**Work request**: Copy out every record precisely.

**Available records**:
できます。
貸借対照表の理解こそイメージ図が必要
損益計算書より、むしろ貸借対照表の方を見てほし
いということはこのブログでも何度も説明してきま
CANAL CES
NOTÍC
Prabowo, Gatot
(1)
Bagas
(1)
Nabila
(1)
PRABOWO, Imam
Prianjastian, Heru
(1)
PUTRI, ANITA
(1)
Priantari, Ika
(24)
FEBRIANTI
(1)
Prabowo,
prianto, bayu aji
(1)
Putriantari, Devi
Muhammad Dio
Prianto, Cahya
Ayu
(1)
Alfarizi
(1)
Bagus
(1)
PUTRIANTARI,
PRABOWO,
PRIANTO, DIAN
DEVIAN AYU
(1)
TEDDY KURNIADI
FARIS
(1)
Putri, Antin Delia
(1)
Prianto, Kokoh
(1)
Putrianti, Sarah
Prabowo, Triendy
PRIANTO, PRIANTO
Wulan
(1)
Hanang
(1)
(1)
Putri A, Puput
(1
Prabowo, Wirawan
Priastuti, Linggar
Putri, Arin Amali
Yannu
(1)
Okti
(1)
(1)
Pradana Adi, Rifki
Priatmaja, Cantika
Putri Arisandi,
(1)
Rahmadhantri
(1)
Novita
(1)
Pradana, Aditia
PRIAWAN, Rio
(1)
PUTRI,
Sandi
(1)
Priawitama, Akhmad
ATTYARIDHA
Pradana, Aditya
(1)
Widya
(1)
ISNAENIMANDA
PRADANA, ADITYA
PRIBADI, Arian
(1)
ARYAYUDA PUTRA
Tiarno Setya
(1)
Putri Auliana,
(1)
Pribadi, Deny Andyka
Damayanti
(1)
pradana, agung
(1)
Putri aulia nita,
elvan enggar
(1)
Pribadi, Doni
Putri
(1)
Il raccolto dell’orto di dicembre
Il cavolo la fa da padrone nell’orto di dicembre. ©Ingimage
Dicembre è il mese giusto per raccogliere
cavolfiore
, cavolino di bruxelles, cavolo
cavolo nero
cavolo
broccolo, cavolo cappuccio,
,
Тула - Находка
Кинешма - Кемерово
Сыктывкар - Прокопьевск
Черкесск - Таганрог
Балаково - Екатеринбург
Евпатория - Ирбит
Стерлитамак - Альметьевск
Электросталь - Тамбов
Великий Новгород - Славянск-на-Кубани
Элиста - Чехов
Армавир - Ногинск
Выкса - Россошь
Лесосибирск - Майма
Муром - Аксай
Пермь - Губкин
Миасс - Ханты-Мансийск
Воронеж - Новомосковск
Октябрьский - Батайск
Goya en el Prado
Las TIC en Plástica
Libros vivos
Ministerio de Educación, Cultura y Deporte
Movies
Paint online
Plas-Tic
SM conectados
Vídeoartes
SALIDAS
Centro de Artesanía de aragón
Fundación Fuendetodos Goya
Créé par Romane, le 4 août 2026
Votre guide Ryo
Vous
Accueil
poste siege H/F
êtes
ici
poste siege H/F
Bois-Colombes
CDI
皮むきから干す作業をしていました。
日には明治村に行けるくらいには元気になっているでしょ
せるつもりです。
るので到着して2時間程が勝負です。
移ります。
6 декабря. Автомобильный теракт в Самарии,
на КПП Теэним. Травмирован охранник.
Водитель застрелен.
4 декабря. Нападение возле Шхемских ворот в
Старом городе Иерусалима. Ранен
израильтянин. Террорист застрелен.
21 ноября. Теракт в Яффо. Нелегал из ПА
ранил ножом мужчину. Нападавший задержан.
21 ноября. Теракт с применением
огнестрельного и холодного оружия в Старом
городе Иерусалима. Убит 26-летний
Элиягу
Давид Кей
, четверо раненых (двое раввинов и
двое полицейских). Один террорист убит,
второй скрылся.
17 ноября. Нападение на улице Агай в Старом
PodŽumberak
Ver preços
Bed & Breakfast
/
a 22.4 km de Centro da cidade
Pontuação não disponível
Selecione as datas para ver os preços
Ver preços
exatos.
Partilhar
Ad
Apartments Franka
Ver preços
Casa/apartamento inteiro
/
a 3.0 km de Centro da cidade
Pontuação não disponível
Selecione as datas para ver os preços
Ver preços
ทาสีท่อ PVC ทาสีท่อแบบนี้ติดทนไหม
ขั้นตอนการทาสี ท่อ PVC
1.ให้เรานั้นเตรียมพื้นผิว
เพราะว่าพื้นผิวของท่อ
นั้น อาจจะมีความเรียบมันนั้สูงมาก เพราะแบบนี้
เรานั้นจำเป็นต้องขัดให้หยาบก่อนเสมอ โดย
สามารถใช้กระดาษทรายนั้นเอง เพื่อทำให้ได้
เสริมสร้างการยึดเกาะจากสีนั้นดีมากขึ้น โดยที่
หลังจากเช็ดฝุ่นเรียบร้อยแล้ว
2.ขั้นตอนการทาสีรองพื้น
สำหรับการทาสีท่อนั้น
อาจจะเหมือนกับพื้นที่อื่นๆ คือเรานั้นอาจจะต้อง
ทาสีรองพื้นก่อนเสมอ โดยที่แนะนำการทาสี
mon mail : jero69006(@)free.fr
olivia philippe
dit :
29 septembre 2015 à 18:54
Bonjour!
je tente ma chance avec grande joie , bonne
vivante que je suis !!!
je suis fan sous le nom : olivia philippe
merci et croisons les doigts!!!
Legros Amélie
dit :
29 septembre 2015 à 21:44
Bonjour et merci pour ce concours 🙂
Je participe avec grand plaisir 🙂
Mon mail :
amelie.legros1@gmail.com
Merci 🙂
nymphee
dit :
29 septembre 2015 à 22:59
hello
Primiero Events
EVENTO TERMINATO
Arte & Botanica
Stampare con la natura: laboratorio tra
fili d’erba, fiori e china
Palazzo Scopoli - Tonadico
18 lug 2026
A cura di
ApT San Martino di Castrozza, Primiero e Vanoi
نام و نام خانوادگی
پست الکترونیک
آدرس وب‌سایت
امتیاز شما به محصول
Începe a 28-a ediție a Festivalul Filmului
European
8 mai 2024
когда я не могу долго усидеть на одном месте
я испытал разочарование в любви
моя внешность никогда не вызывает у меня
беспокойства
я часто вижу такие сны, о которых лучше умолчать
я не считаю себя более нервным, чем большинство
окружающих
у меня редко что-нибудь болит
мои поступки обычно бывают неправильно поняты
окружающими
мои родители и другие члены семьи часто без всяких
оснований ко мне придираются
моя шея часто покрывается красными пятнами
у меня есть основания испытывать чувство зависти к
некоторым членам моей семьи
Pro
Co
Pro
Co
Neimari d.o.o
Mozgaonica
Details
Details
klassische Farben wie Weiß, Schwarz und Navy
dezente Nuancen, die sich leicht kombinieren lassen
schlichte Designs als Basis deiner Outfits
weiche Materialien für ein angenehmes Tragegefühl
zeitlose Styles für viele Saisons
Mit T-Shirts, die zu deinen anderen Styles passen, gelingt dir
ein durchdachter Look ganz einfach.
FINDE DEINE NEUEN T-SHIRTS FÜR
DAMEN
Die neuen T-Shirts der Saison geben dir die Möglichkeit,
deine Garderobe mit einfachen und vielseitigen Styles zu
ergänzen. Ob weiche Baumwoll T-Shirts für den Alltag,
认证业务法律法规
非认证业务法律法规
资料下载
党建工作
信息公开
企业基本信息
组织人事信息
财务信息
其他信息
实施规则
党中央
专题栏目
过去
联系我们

**The completed task**:
できます。
貸借対照表の理解こそイメージ図が必要
損益計算書より、むしろ貸借対照表の方を見てほし
いということはこのブログでも何度も説明してきま
CANAL CES
NOTÍC
Prabowo, Gatot
(1)
Bagas
(1)
Nabila
(1)
PRABOWO, Imam
Prianjastian, Heru
(1)
PUTRI, ANITA
(1)
Priantari, Ika
(24)
FEBRIANTI
(1)
Prabowo,
prianto, bayu aji
(1)
Putriantari, Devi
Muhammad Dio
Prianto, Cahya
Ayu
(1)
Alfarizi
(1)
Bagus
(1)
PUTRIANTARI,
PRABOWO,
PRIANTO, DIAN
DEVIAN AYU
(1)
TEDDY KURNIADI
FARIS
(1)
Putri, Antin Delia
(1)
Prianto, Kokoh
(1)
Putrianti, Sarah
Prabowo, Triendy
PRIANTO, PRIANTO
Wulan
(1)
Hanang
(1)
(1)
Putri A, Puput
(1
Prabowo, Wirawan
Priastuti, Linggar
Putri, Arin Amali
Yannu
(1)
Okti
(1)
(1)
Pradana Adi, Rifki
Priatmaja, Cantika
Putri Arisandi,
(1)
Rahmadhantri
(1)
Novita
(1)
Pradana, Aditia
PRIAWAN, Rio
(1)
PUTRI,
Sandi
(1)
Priawitama, Akhmad
ATTYARIDHA
Pradana, Aditya
(1)
Widya
(1)
ISNAENIMANDA
PRADANA, ADITYA
PRIBADI, Arian
(1)
ARYAYUDA PUTRA
Tiarno Setya
(1)
Putri Auliana,
(1)
Pribadi, Deny Andyka
Damayanti
(1)
pradana, agung
(1)
Putri aulia nita,
elvan enggar
(1)
Pribadi, Doni
Putri
(1)
Il raccolto dell’orto di dicembre
Il cavolo la fa da padrone nell’orto di dicembre. ©Ingimage
Dicembre è il mese giusto per raccogliere
cavolfiore
, cavolino di bruxelles, cavolo
cavolo nero
cavolo
broccolo, cavolo cappuccio,
,
Тула - Находка
Кинешма - Кемерово
Сыктывкар - Прокопьевск
Черкесск - Таганрог
Балаково - Екатеринбург
Евпатория - Ирбит
Стерлитамак - Альметьевск
Электросталь - Тамбов
Великий Новгород - Славянск-на-Кубани
Элиста - Чехов
Армавир - Ногинск
Выкса - Россошь
Лесосибирск - Майма
Муром - Аксай
Пермь - Губкин
Миасс - Ханты-Мансийск
Воронеж - Новомосковск
Октябрьский - Батайск
Goya en el Prado
Las TIC en Plástica
Libros vivos
Ministerio de Educación, Cultura y Deporte
Movies
Paint online
Plas-Tic
SM conectados
Vídeoartes
SALIDAS
Centro de Artesanía de aragón
Fundación Fuendetodos Goya
Créé par Romane, le 4 août 2026
Votre guide Ryo
Vous
Accueil
poste siege H/F
êtes
ici
poste siege H/F
Bois-Colombes
CDI
皮むきから干す作業をしていました。
日には明治村に行けるくらいには元気になっているでしょ
せるつもりです。
るので到着して2時間程が勝負です。
移ります。
6 декабря. Автомобильный теракт в Самарии,
на КПП Теэним. Травмирован охранник.
Водитель застрелен.
4 декабря. Нападение возле Шхемских ворот в
Старом городе Иерусалима. Ранен
израильтянин. Террорист застрелен.
21 ноября. Теракт в Яффо. Нелегал из ПА
ранил ножом мужчину. Нападавший задержан.
21 ноября. Теракт с применением
огнестрельного и холодного оружия в Старом
городе Иерусалима. Убит 26-летний
Элиягу
Давид Кей
, четверо раненых (двое раввинов и
двое полицейских). Один террорист убит,
второй скрылся.
17 ноября. Нападение на улице Агай в Старом
PodŽumberak
Ver preços
Bed & Breakfast
/
a 22.4 km de Centro da cidade
Pontuação não disponível
Selecione as datas para ver os preços
Ver preços
exatos.
Partilhar
Ad
Apartments Franka
Ver preços
Casa/apartamento inteiro
/
a 3.0 km de Centro da cidade
Pontuação não disponível
Selecione as datas para ver os preços
Ver preços
ทาสีท่อ PVC ทาสีท่อแบบนี้ติดทนไหม
ขั้นตอนการทาสี ท่อ PVC
1.ให้เรานั้นเตรียมพื้นผิว
เพราะว่าพื้นผิวของท่อ
นั้น อาจจะมีความเรียบมันนั้สูงมาก เพราะแบบนี้
เรานั้นจำเป็นต้องขัดให้หยาบก่อนเสมอ โดย
สามารถใช้กระดาษทรายนั้นเอง เพื่อทำให้ได้
เสริมสร้างการยึดเกาะจากสีนั้นดีมากขึ้น โดยที่
หลังจากเช็ดฝุ่นเรียบร้อยแล้ว
2.ขั้นตอนการทาสีรองพื้น
สำหรับการทาสีท่อนั้น
อาจจะเหมือนกับพื้นที่อื่นๆ คือเรานั้นอาจจะต้อง
ทาสีรองพื้นก่อนเสมอ โดยที่แนะนำการทาสี
mon mail : jero69006(@)free.fr
olivia philippe
dit :
29 septembre 2015 à 18:54
Bonjour!
je tente ma chance avec grande joie , bonne
vivante que je suis !!!
je suis fan sous le nom : olivia philippe
merci et croisons les doigts!!!
Legros Amélie
dit :
29 septembre 2015 à 21:44
Bonjour et merci pour ce concours 🙂
Je participe avec grand plaisir 🙂
Mon mail :
amelie.legros1@gmail.com
Merci 🙂
nymphee
dit :
29 septembre 2015 à 22:59
hello
Primiero Events
EVENTO TERMINATO
Arte & Botanica
Stampare con la natura: laboratorio tra
fili d’erba, fiori e china
Palazzo Scopoli - Tonadico
18 lug 2026
A cura di
ApT San Martino di Castrozza, Primiero e Vanoi
نام و نام خانوادگی
پست الکترونیک
آدرس وب‌سایت
امتیاز شما به محصول
Începe a 28-a ediție a Festivalul Filmului
European
8 mai 2024
когда я не могу долго усидеть на одном месте
я испытал разочарование в любви
моя внешность никогда не вызывает у меня
беспокойства
я часто вижу такие сны, о которых лучше умолчать
я не считаю себя более нервным, чем большинство
окружающих
у меня редко что-нибудь болит
мои поступки обычно бывают неправильно поняты
окружающими
мои родители и другие члены семьи часто без всяких
оснований ко мне придираются
моя шея часто покрывается красными пятнами
у меня есть основания испытывать чувство зависти к
некоторым членам моей семьи
Pro
Co
Pro
Co
Neimari d.o.o
Mozgaonica
Details
Details
klassische Farben wie Weiß, Schwarz und Navy
dezente Nuancen, die sich leicht kombinieren lassen
schlichte Designs als Basis deiner Outfits
weiche Materialien für ein angenehmes Tragegefühl
zeitlose Styles für viele Saisons
Mit T-Shirts, die zu deinen anderen Styles passen, gelingt dir
ein durchdachter Look ganz einfach.
FINDE DEINE NEUEN T-SHIRTS FÜR
DAMEN
Die neuen T-Shirts der Saison geben dir die Möglichkeit,
deine Garderobe mit einfachen und vielseitigen Styles zu
ergänzen. Ob weiche Baumwoll T-Shirts für den Alltag,
认证业务法律法规
非认证业务法律法规
资料下载
党建工作
信息公开
企业基本信息
组织人事信息
财务信息
其他信息
实施规则
党中央
专题栏目
过去
联系我们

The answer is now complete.